Chapters 298: The Orders of Europe:
With the rise of the eastern Teutonic Order/ Deutsche Order/ Teutsche Order/ Teutonic Order/Knights, German Order/Knight (49,000 members, made up by Germans, Estonians, Latvians and Lithuanians, mostly active soldiers and high ranking military leaders of the United Baltic Duchy) active in the German Provinces of Posen, West Prussia, East Prussia, the United Baltic Duchy and later northern parts of the Kingdom of Poland and parts of White Ruthenia similar groups soon emerged all over Europe. The Gothic Order had the same ideologies, but was Austrian dominated instead of purely German, operating in the Kingdom of Ukrainia, southern parts of the Kingdom of Poland and parts of White Ruthenia with it's 35,000 members (most of them Austrian Germans and Ukrainians, but also some Hungarians). In western Europe the Burgundian Order simulated their success and ideology to a lesser extent, by proclaiming the integration of the former regions of the Duchy of Burgundy and the Kingdom of Burgundy (in which they operated, even if the Empire of France outlawed them, the United Netherlands secretly supported them in hopes to grow between France and Germany from the Teutonic Sea all the way down to the Mediterrainean) as a state into the German Empire, just like the Teutonic Order hoped that the United Baltic Duchy would one day become a province of the German Empire. The Burgundian Order had French, Dutch, Flemish, Walloon and German members, numbering 62,000 members at it's high, mostly in the United Netherlands and Germany. In Austria-Hungary the AEIOU Order formed (operating in Austria-Hungary and the Balkan Peninsula), dreaming of a total Austria-Hungarian Balkan domination as a single state with 74,000 members, most Austrians, Hungarian, Romanian, Bulgarian, Greek, Bosnian or even Serbian.

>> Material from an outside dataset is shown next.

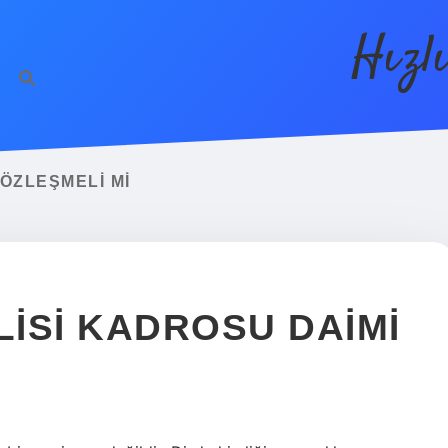
Hızl
ÖZLEŞMELI MI
ISI KADROSU DAIMI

While these orders were at least partly successful in politics, military and archiving their ambitions in at least one state they operated in, other groups who followed that idea and ideology had less success and popularity. These groups included the Karl/ Charlemagne Order in France (numbering 9,000 French, Italian and Germans) that dreamed about reuniting France, Italian and Germany, or the Sun Order (named after Carl V's Empire in which the sun never set) that hoped to unify Germany, Italy, Spain and Portugal with 3,800 members. More popular was the Hohenstaufen Order that hoped to reintegrate the Kingdom of Italy into a German Empire. In Scandinavia the Scandinavian Order formed with 28,000 members (German, Denes, Norwegian, Swedish and even some Finnish) hoping to realize a Scandinavian or Germanic-Scandinavian Union. All of this Orders had their own militias, recruitment and even regular army equipment in use that made some of them the Axis Central Powers most Elite forces. Some were used for anti-partisan work and were even used by some states as political commissars or even a secret police. Working as engineer groups or reconnaissance, these orders quickly gained immense power and influence in the regions they operated legally and successfully in, so they soon used the best and most modern equipment as a elite force of the Axis Central Powers, for their armored soldiers, including their very own mechanized, motorized and tank divisions. Similar political societies were the Latin Order that wished to unite the members of the Latin Union (Italy, Spain and later even France inside the Axis Central Powers, to counter the German dominated North and East of their alliance as a own internal power block) and other Latin states like Italy, Spain, Portugal, sometimes even Romania (just like the new Roman Empire dreamed to do) their colonial and former colonial regions and sometimes even Romania in a new powerfull Axis Central Power State.